(Page segmentation data)

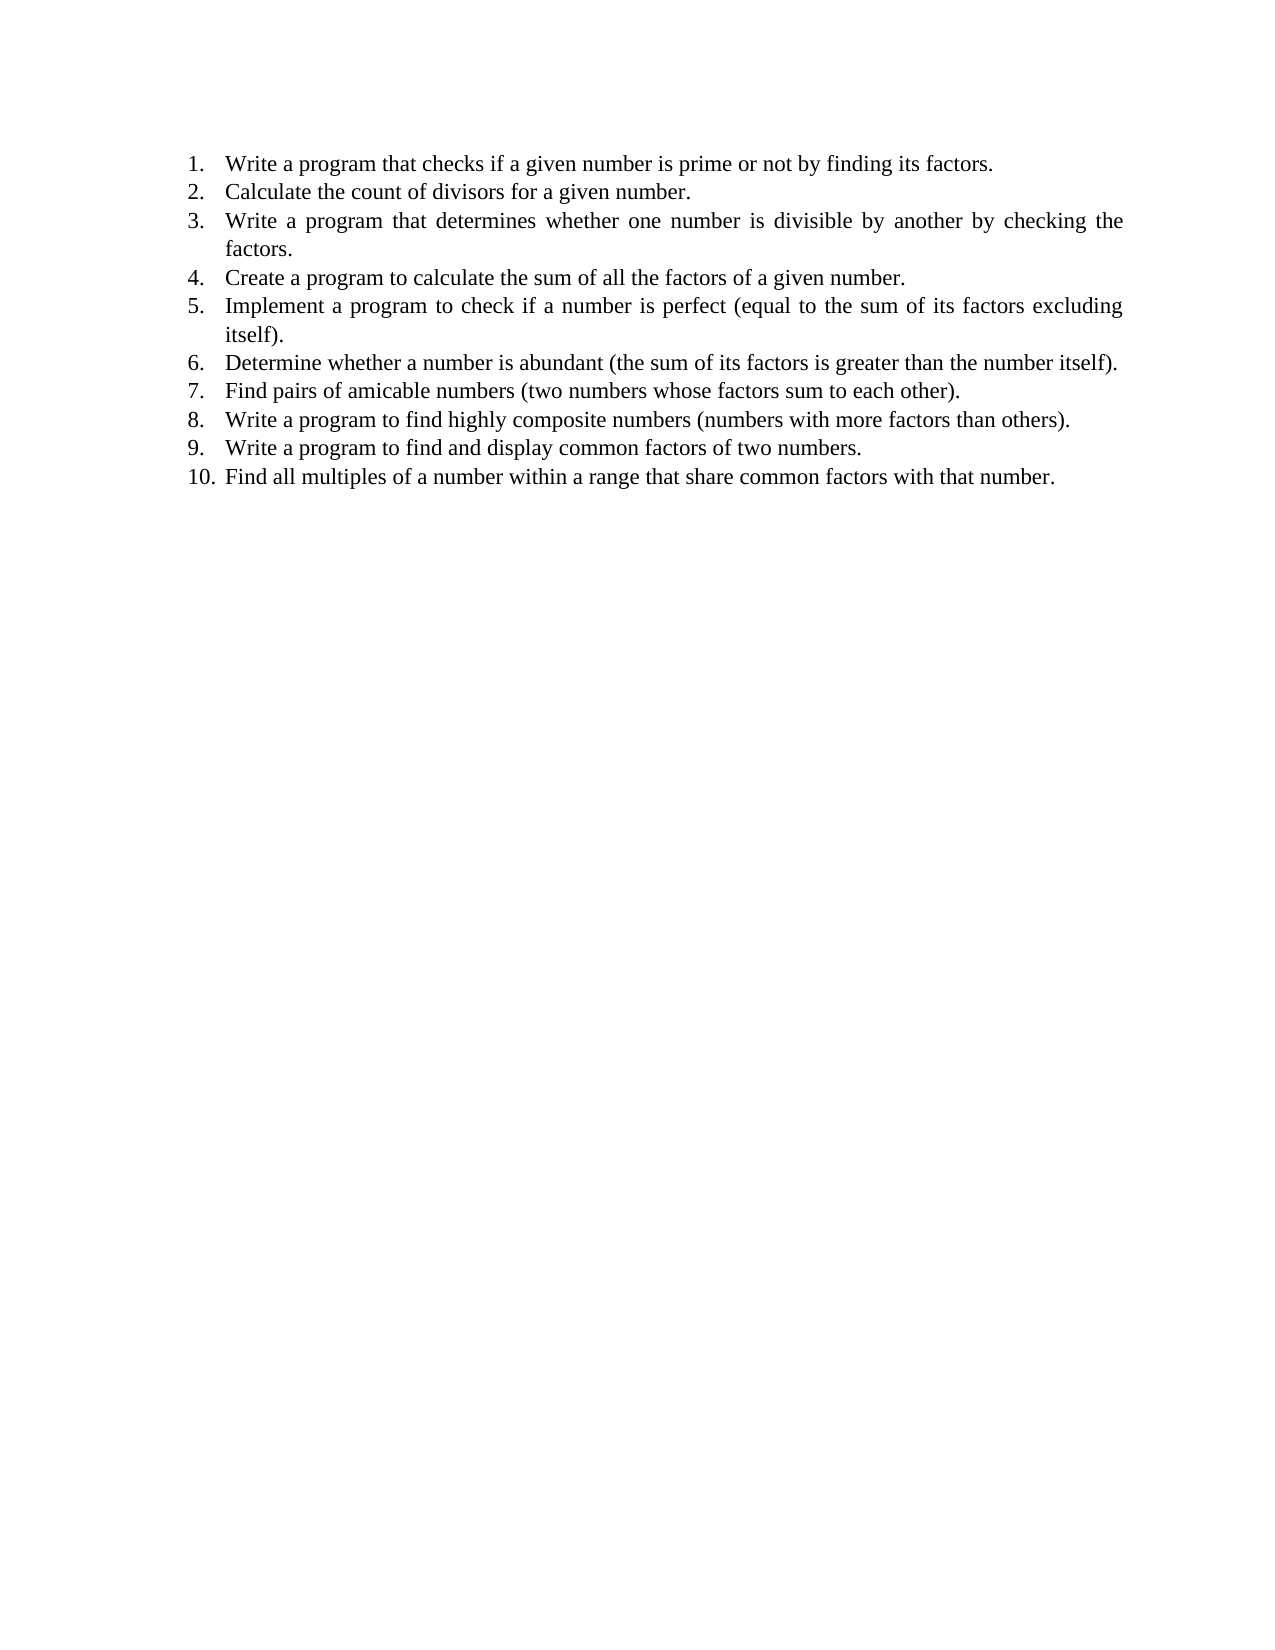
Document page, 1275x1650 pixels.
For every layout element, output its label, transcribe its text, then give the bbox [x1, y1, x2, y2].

list Write a program to find and display common factors of two numbers. [187, 434, 1125, 461]
list Determine whether a number is abundant (the sum of its factors is greater than the number itself). [187, 349, 1125, 375]
list Calculate the count of divisors for a given number. [187, 178, 1125, 205]
list Find all multiples of a number within a range that share common factors with that number. [187, 463, 1125, 489]
list Write a program that checks if a given number is prime or not by finding its factors. [187, 150, 1125, 176]
list Write a program to find highly composite numbers (numbers with more factors than others). [187, 406, 1125, 432]
list Find pairs of amicable numbers (two numbers whose factors sum to each other). [187, 377, 1125, 404]
list Write a program that determines whether one number is divisible by another by checking the factors. [187, 207, 1125, 262]
list Implement a program to check if a number is perfect (equal to the sum of its factors excluding itself). [187, 292, 1125, 347]
list Create a program to calculate the sum of all the factors of a given number. [187, 264, 1125, 290]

_Job_. What you return should match the records line for line, minus the pictures.

_Response to the task_.
Document page, 1275x1650 pixels.
For every layout element, output its label, transcribe its text, then give the bbox [x1, y1, x2, y2].

list Write a program to find and display common factors of two numbers. [187, 434, 1125, 461]
list Determine whether a number is abundant (the sum of its factors is greater than the number itself). [187, 349, 1125, 375]
list Calculate the count of divisors for a given number. [187, 178, 1125, 205]
list Find all multiples of a number within a range that share common factors with that number. [187, 463, 1125, 489]
list Write a program that checks if a given number is prime or not by finding its factors. [187, 150, 1125, 176]
list Write a program to find highly composite numbers (numbers with more factors than others). [187, 406, 1125, 432]
list Find pairs of amicable numbers (two numbers whose factors sum to each other). [187, 377, 1125, 404]
list Write a program that determines whether one number is divisible by another by checking the factors. [187, 207, 1125, 262]
list Implement a program to check if a number is perfect (equal to the sum of its factors excluding itself). [187, 292, 1125, 347]
list Create a program to calculate the sum of all the factors of a given number. [187, 264, 1125, 290]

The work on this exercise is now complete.